I believe that micro-vax machines shipped up until about y2k, and that they used VAX floating point (not IEEE).
Whether or not that is "modern" is debatable.
https://en.wikipedia.org/wiki/Pentium_FDIV_bug was discovered in '94. It is more likely to qualify as "modern". It used IEEE format, but got wrong answers for some operands. Perhaps "some wrong answers" means "not IEEE?"
I don't know which math functions are considered deterministic by sqlite. I'm sure that the value returned by sin(pi()*1e100) is wrong, in some sense (in part because the value returned by pi() is not exact).
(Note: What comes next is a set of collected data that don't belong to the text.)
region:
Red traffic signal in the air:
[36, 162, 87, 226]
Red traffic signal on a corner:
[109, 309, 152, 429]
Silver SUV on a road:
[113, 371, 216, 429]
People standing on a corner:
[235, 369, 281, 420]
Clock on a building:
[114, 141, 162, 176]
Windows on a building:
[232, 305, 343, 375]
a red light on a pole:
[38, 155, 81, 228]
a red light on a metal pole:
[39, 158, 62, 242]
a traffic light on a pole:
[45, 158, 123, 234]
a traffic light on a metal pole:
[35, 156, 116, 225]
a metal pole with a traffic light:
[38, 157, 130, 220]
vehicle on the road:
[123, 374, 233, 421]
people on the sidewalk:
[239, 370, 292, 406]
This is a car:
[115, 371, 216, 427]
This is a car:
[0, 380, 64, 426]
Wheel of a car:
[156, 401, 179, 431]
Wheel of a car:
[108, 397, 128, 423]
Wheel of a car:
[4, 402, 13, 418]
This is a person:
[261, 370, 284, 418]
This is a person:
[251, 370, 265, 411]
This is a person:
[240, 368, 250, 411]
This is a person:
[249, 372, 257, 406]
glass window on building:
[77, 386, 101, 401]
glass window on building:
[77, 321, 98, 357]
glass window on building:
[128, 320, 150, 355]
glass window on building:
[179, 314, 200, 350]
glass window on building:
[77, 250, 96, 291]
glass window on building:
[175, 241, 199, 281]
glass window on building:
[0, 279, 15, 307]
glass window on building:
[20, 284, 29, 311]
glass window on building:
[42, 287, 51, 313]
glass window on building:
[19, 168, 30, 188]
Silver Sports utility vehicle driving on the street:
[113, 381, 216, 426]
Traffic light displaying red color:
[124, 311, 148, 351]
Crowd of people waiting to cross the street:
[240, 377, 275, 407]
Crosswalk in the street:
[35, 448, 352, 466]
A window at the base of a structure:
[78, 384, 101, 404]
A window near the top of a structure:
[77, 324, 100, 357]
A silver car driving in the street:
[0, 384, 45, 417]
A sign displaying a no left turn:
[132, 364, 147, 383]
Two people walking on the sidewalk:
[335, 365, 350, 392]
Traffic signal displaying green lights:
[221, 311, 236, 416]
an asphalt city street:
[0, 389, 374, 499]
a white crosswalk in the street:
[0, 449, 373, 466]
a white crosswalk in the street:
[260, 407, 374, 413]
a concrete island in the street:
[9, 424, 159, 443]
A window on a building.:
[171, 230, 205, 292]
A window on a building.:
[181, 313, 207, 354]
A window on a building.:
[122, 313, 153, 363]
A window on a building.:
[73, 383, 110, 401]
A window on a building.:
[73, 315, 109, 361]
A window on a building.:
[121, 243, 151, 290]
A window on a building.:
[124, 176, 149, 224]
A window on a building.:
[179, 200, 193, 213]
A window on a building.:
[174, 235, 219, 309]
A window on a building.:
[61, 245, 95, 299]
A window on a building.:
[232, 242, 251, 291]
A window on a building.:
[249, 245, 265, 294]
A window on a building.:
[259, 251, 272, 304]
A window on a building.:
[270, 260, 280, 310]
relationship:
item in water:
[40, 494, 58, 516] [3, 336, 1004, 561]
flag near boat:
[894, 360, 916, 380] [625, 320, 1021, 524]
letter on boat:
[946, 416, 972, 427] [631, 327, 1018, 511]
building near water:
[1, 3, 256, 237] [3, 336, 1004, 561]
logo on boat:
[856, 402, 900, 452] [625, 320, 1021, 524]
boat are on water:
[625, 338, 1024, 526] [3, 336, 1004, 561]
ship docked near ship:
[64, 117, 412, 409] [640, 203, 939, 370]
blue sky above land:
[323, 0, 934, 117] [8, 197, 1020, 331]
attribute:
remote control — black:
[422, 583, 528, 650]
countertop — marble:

I don't know if it is consistent across machines.
(8.1) By Keith Medcalf (kmedcalf) on 2022-03-01 20:20:39 edited from 8.0 in reply to 7 [link] [source]
I'm sure that the value returned by sin(pi()*1e100) is wrong
Of course it is. There are only tau (2*pi
) radians in a circle, so an angle of 1e100*pi
is pretty wild. My slide rule gets the correct answer because I know that sin(1e100*pi()
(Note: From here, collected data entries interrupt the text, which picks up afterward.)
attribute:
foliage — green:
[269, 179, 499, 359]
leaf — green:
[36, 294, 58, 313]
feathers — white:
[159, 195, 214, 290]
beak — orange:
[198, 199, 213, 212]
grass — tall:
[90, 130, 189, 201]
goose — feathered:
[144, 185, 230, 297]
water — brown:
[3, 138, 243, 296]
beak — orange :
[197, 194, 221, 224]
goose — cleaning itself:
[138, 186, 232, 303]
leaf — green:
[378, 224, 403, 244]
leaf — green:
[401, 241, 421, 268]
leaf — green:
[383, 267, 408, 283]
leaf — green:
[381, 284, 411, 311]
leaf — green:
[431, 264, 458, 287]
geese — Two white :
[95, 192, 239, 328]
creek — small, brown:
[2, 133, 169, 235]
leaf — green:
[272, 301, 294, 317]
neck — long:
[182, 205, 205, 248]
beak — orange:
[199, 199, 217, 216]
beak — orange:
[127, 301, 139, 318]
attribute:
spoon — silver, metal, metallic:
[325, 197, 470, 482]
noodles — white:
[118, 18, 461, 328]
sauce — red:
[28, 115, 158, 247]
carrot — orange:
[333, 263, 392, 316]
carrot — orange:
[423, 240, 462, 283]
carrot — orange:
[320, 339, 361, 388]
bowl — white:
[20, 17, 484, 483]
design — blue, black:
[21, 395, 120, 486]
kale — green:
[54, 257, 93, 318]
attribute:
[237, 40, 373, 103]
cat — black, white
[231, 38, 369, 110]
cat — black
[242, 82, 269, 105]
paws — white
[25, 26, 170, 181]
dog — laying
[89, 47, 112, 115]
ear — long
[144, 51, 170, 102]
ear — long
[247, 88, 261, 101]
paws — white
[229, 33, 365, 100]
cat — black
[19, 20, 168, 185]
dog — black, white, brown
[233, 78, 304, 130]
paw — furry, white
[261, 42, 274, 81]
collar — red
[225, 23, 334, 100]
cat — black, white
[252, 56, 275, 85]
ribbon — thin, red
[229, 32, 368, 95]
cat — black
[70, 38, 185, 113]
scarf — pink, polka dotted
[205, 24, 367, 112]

) is the same as sin(2*pi()
) and therefore the "correct" answer is easily computable.
However, I doubt that the argument of trignometric functions is "scaled" to reasonableness (it is not part of the specfication), and even if it were, you are dealling with binary floating point approximations here, not symbolic mathematics.
(9) By JayKreibich (jkreibich) on 2022-03-01 21:38:07 in reply to 7 [link] [source]
I believe that micro-vax machines shipped up until about y2k, and that they used VAX floating point (not IEEE).
I meant designed or introduced in the last 30 years, not "was available for sale." 30 years might be close to forever in this business, but architectures last even longer.
IMHO, that's still pretty impressive, given that the IEEE 754 standard is less than 40 years old. It was embraced very quickly.
Perhaps "some wrong answers" means "not IEEE?"
No, it means there was a bug. The design intent was stated and specific. Most implementations are not to-the-letter compliant-- often intentionally so, in a desire to trade edge-cases for speed. The Pentium issue was just particularly bad because it wasn't exactly an edge-case, and it wasn't intentional.
Besides, the way I read it, the context of this conversation was focused on the cross-platform aspects of the data storage format, not the nuances of the calculations themselves. Given that most FPUs have a number of mode flags, many of which make the FPU non-compliant, that turns into a big ball of mud pretty quickly. While there are aspects of computing where those differences are very relevant, if you want to go down that path, you must also deal with the fact that there are three major revisions of the IEEE-754 standard (1985, 2008, 2019), and many sub-modes within the standard. It gets very complex very quickly. And at the end of the day, it likely doesn't matter, since SQLite doesn't have code or the ability to perform such calculations unless you link an external math or function library.
In terms of the original question, the core answer is that SQLite completely depends on the underlying hardware for data manipulation, conversion, and calculations when it comes to floating-point data values, their format, and their storage-- but that's OK, because basically "all" hardware is some flavor of IEEE 754.
(4) By David Jones (vman59) on 2022-02-28 22:46:56 in reply to 2 [link] [source]
There's nothing stopping a compiler and associated run-time from implementing IEEE754 doubles in software, which I believe was done for some low end CPU's. SQLite can just assume the results are correct IEEE numbers.